▶ [THE PROBLEM]:
Provide a verbatim copy of all the records below, leaving the images out.

PROVIDED DATA: Begin

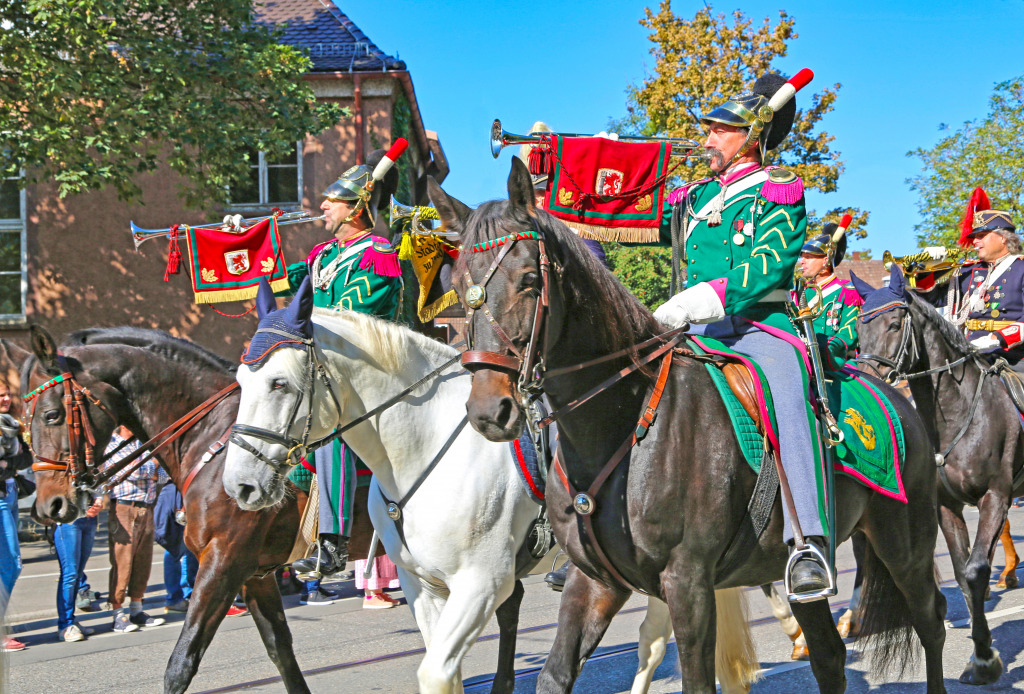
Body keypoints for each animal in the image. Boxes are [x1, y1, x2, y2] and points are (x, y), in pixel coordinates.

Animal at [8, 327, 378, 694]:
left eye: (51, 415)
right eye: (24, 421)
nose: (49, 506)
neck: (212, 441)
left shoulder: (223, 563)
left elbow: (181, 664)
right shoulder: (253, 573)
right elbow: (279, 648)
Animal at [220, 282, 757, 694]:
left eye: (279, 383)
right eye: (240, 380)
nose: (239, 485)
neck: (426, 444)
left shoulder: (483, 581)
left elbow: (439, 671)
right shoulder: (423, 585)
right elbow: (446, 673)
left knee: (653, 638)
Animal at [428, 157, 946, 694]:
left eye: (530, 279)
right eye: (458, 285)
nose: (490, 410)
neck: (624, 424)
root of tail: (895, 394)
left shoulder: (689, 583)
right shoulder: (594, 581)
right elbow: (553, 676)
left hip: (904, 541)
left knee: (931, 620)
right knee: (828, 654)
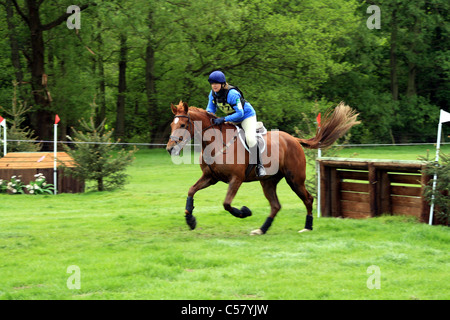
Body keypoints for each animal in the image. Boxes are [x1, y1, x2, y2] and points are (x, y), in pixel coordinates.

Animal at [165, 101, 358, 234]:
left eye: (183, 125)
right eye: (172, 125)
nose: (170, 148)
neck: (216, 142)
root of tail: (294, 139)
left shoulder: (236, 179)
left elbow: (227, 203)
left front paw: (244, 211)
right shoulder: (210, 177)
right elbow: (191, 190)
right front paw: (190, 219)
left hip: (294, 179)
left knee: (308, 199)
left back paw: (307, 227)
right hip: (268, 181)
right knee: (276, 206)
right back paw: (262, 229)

PROVIDED DATA: End

▶ [EXERCISE RESULT]:
Body keypoints for each animal in the image. Boxes are [x1, y1, x2, y2] and points are (x, y), in pixel coordinates.

Animal at [8, 327, 378, 694]:
left eye: (51, 415)
right eye: (24, 421)
nose: (49, 506)
neck: (212, 441)
left shoulder: (223, 563)
left elbow: (181, 664)
right shoulder: (253, 573)
right elbow: (279, 648)
Animal at [220, 282, 757, 694]:
left eye: (279, 383)
right eye: (240, 380)
nose: (239, 485)
neck: (426, 444)
left shoulder: (483, 581)
left elbow: (439, 671)
right shoulder: (423, 585)
right elbow: (446, 673)
left knee: (653, 638)
Animal at [428, 157, 946, 694]:
left eye: (530, 279)
right eye: (458, 285)
nose: (490, 410)
neck: (624, 424)
root of tail: (895, 394)
left shoulder: (689, 583)
right shoulder: (594, 581)
right elbow: (553, 676)
left hip: (904, 541)
left knee: (931, 620)
right knee: (828, 654)
Body keypoints for each animal in the image. Boxes are [x1, y1, x2, y2] and points are (x, y), in pixel coordinates.

Animal at [165, 101, 358, 234]:
left eye: (183, 125)
right eye: (172, 125)
nose: (170, 148)
neck: (216, 142)
root of tail: (294, 139)
left shoulder: (236, 179)
left elbow: (227, 203)
left front paw: (244, 211)
right shoulder: (210, 177)
right elbow: (191, 190)
right front paw: (190, 219)
left hip: (294, 179)
left knee: (308, 199)
left back paw: (307, 227)
right hip: (268, 181)
right knee: (276, 206)
right back paw: (262, 229)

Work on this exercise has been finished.